Opinion
2002-05486
Submitted March 21, 2003.
April 28, 2003.
In an action to recover damages for personal injuries, the plaintiff appeals from so much of an order of the Supreme Court, Queens County (Flug, J.), dated March 21, 2002, as granted the motion of the defendant City of New York for summary judgment dismissing the complaint insofar as asserted against it.
Bornstein Emanuel, P.C., Garden City, N.Y. (Anthony J. Emanuel of counsel), for appellant.
Michael A. Cardozo, Corporation Counsel, New York, N.Y. (Francis F. Caputo and Elizabeth I. Freedman of counsel), for respondent.
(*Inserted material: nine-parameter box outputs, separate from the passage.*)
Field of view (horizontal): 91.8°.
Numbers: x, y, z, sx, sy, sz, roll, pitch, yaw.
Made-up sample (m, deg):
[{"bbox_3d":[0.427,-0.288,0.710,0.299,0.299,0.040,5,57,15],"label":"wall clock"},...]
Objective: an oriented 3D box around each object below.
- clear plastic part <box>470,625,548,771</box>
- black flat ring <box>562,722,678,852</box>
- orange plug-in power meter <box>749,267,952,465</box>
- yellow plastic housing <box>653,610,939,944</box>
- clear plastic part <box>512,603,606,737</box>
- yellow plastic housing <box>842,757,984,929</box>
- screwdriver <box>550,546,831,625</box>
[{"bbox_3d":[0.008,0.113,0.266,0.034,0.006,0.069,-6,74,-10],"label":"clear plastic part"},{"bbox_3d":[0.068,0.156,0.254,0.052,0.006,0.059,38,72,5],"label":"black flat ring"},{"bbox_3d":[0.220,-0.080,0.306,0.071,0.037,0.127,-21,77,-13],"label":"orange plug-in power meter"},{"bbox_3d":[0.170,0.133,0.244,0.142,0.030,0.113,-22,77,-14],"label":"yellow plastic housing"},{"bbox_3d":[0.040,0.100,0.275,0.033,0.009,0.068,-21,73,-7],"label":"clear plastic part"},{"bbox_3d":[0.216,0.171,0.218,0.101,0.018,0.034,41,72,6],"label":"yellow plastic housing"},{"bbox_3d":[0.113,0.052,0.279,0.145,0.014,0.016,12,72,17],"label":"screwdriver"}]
Before: FRED T. SANTUCCI, J.P., ROBERT W. SCHMIDT, THOMAS A. ADAMS, BARRY A. COZIER, JJ.
DECISION ORDER
ORDERED that the order is affirmed insofar as appealed from, with costs.
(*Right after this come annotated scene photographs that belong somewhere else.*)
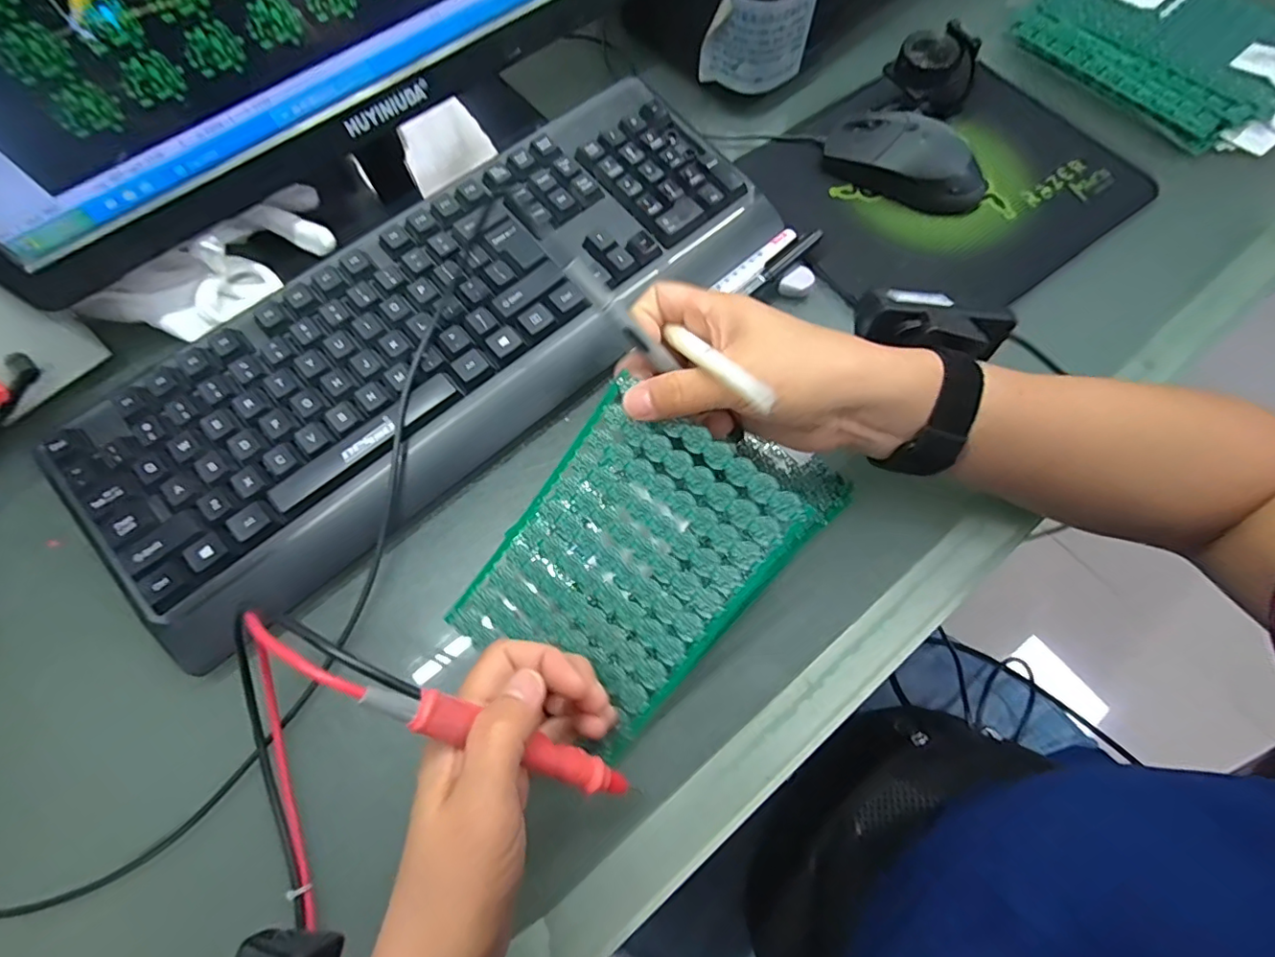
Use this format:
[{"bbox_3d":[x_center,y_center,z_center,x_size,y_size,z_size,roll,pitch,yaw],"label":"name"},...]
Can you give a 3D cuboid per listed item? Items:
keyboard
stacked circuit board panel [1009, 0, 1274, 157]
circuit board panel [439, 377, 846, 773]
[{"bbox_3d":[-0.111,-0.092,0.344,0.437,0.032,0.166,-41,75,-14],"label":"keyboard"},{"bbox_3d":[0.417,-0.335,0.433,0.144,0.029,0.205,-35,72,-12],"label":"stacked circuit board panel"},{"bbox_3d":[-0.001,0.039,0.279,0.117,0.007,0.171,38,99,11],"label":"circuit board panel"}]

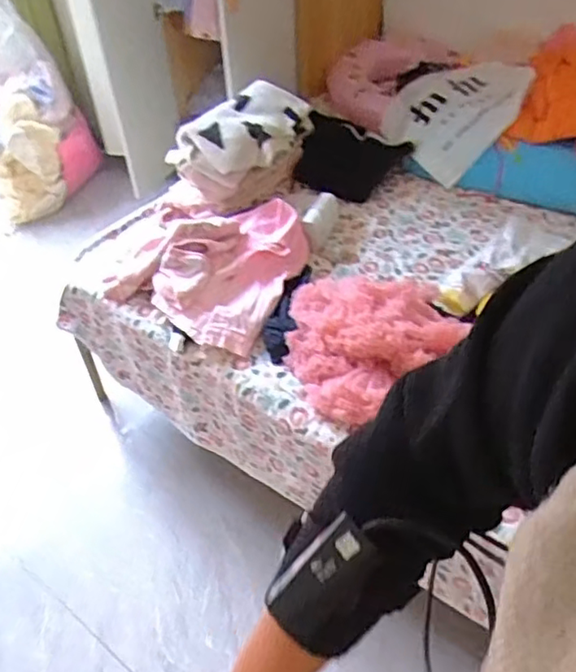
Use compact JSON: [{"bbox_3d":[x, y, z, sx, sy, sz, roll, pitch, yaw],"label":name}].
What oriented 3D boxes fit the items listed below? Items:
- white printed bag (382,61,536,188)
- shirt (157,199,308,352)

The plaintiff alleges that she tripped and fell as a result of a defective condition in a roadway in Queens. The City of New York established its entitlement to judgment as a matter of law by demonstrating that it neither created the condition nor had prior written notice of the alleged defect (see Administrative Code of the City of N.Y. § 7-201[c] [2]; Katz v. City of New York, 87 N.Y.2d 241; Kiernan v. Thompson, 73 N.Y.2d 840; Nash v. Village of Cedarhurst, 291 A.D.2d 485). In opposition, the plaintiff's speculative and conclusory allegations were insufficient to raise a triable issue of fact with regard to whether the City may have created the condition (see e.g. Nash v. Village of Cedarhurst, supra; Stern v. Incorporated Vil. of Flower Hill, 278 A.D.2d 225; Verdes v. Brooklyn Union Gas Co., 253 A.D.2d 552; Cattani v. Incorporated Vil. of Ocean Beach, 252 A.D.2d 533).
Accordingly, the Supreme Court properly granted summary judgment to the City dismissing the complaint insofar as asserted against it.
SANTUCCI, J.P., SCHMIDT, ADAMS and COZIER, JJ., concur.